At The Royal Marsden we have one of the largest blood cancer research portfolios in the country, with up to 50 clinical trials running at any one time for patients with multiple myeloma, leukaemia and lymphoma. We also have one of the largest stem cell transplant programmes in the UK.
And recently, the way we treat patients has been completely transformed by advanced diagnosis, innovative scanning techniques and groundbreaking drug treatments. It's an exciting time for haemato-oncology.
Thanks to supporters of The Royal Marsden Cancer Charity, we've been able to invest in new facilities and equipment to drive this valuable work forward.
Breakthroughs in therapy – with novel antibodies and targeted drugs – have improved outcomes and quality of life for patients and in some cases, are included in standard treatment across the UK
"The doctors and nurses gave me endless encouragement and phenomenal care"
Joanna Jones was diagnosed with leukaemia in November 2016 and admitted to The Royal Marsden.
It was a huge shock for me, my husband, our two daughters, and our family and friends. The intensive treatment took 12 months. I spent four as an inpatient on Bud Flanagan Ward, either receiving chemotherapy or being treated for various infections. The rest of the time I’ve been visiting outpatients at least weekly. The doctors and nurses on the ward got me through some terrifying times with their endless encouragement and phenomenal care.
On the day of The Marsden March in 2017, I watched through the window of Bud Flanagan Ward as 21 of my friends and family crossed the finish line to thank The Royal Marsden for saving my life. This year, I was proud to cut the ribbon for the five-mile walk and cross the finish line myself.
At the forefront of diagnosis
At the Centre for Molecular Pathology we operate a specialised laboratory service, diagnosing blood cancers in one of the leading units of its kind in the UK.
This service allows our team to examine samples from the whole range of more than 70 blood cancer types, and provides the basis for the research programme in haemato-oncology.
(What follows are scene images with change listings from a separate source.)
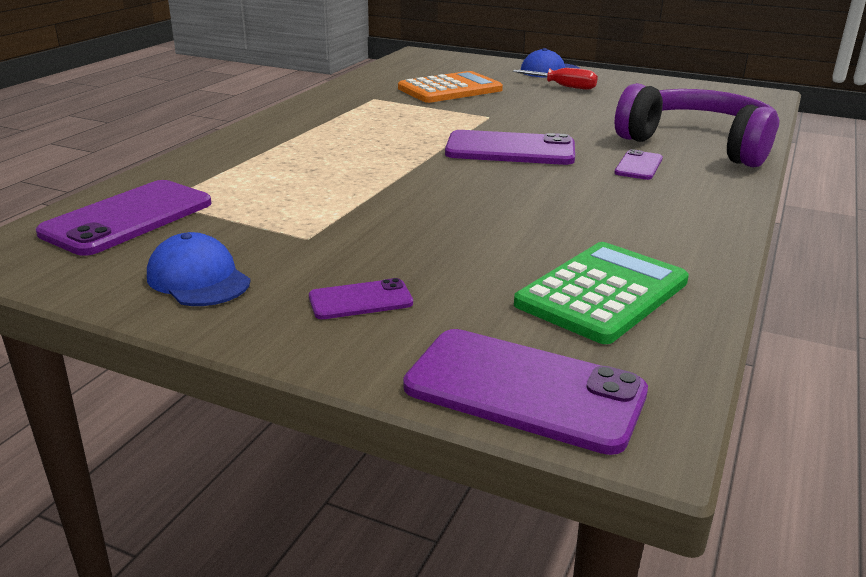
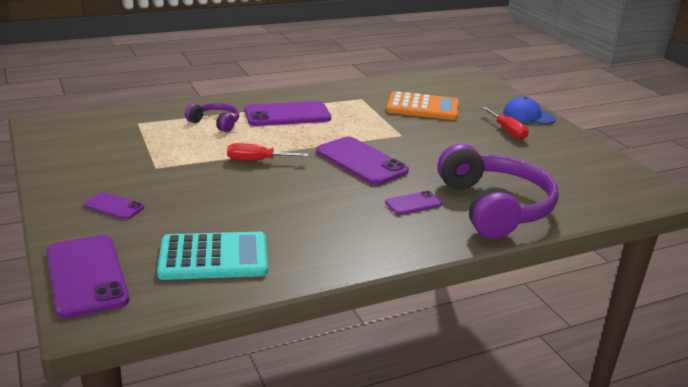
camera: 40 degrees right, 0 degrees up
(128, 218) = (112, 126): purple phone -> purple phone (287, 115)
(198, 279) = (81, 167): blue cap -> none
(268, 168) = (215, 123): none -> purple headphones
(409, 186) = (257, 161): none -> red screwdriver
(602, 293) = (214, 257): green calculator -> turquoise calculator

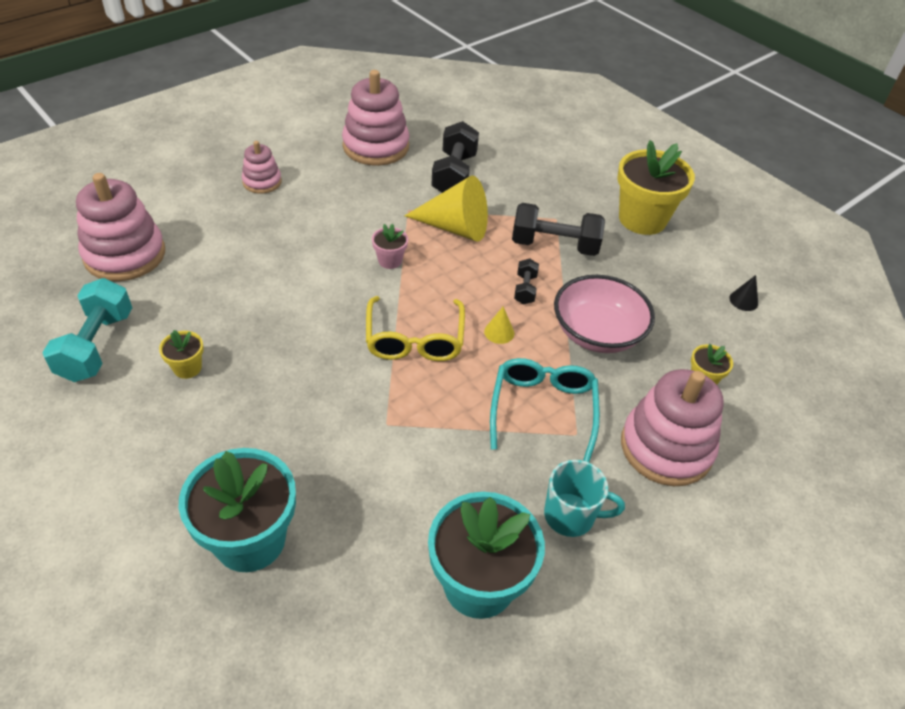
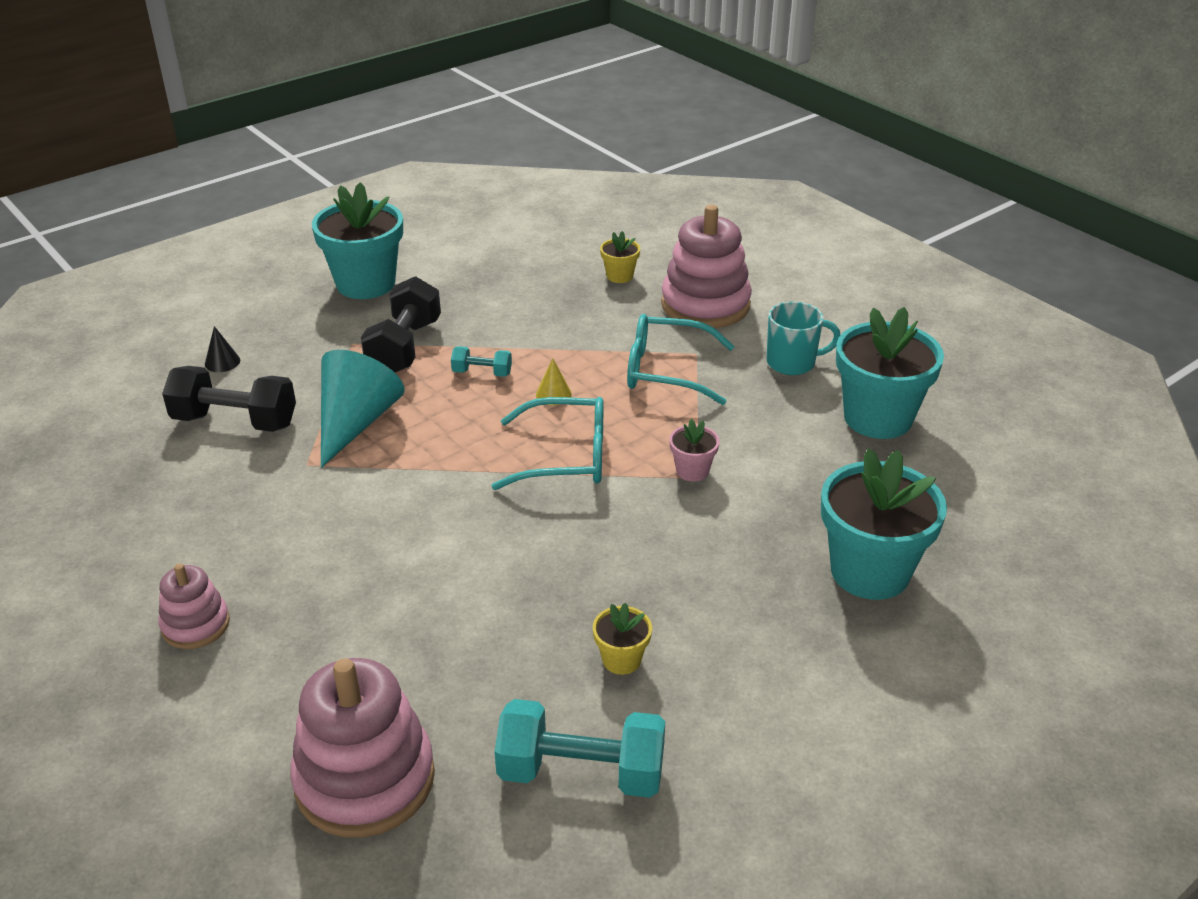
camera: 85 degrees left, 10 degrees down
(376, 146) = (134, 499): pink stacking toy -> none
(390, 260) = (417, 479): pink flower pot -> pink flower pot (692, 471)
(414, 339) = (565, 457): yellow glasses -> turquoise glasses
(455, 228) = (356, 422): yellow cone -> turquoise cone
(525, 289) = (482, 373): black dumbbell -> turquoise dumbbell
(571, 516) = (792, 363): turquoise mug -> turquoise mug turned 75 degrees clockwise
(597, 333) = (555, 329): pink bowl -> none
(642, 219) = (366, 283): yellow flower pot -> turquoise flower pot
(743, 300) = (509, 240): black cone -> black cone (222, 362)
With this technology and expertise all in one place, an integrated approach means we can provide a quick, accurate diagnosis.
We are now hoping to speed up the diagnosis of different types of leukaemia and lymphoma by looking at abnormalities in the DNA and assessing the results of treatments using a karyotype machine.
Can you help us diagnose blood cancers?
Now we need your help to raise £55,000 to buy a karyotype machine so our scientists can diagnose different types of leukaemia and lymphoma more quickly, and understand how well patients respond to treatment.
Stem cell success
Stem cell transplantation can successfully cure blood cancers but treatment can be intensive, involving high doses of chemo and even whole-body radiotherapy. This kills the stem cells in bone marrow which need replacing through transplantation.
We perform more than 240 such transplants every year. Our team ensures the closest possible donor match - from donor registers, siblings, the patient's own stem cells, or stem cells from umbilical cord donors. "Success relies on the speed of finding a good-quality matched donor” says Dr Potter.
Exploring ways to diagnose and treat blood cancers and learning how patients respond to therapy is crucial to furthering our pioneering haemato-oncology work.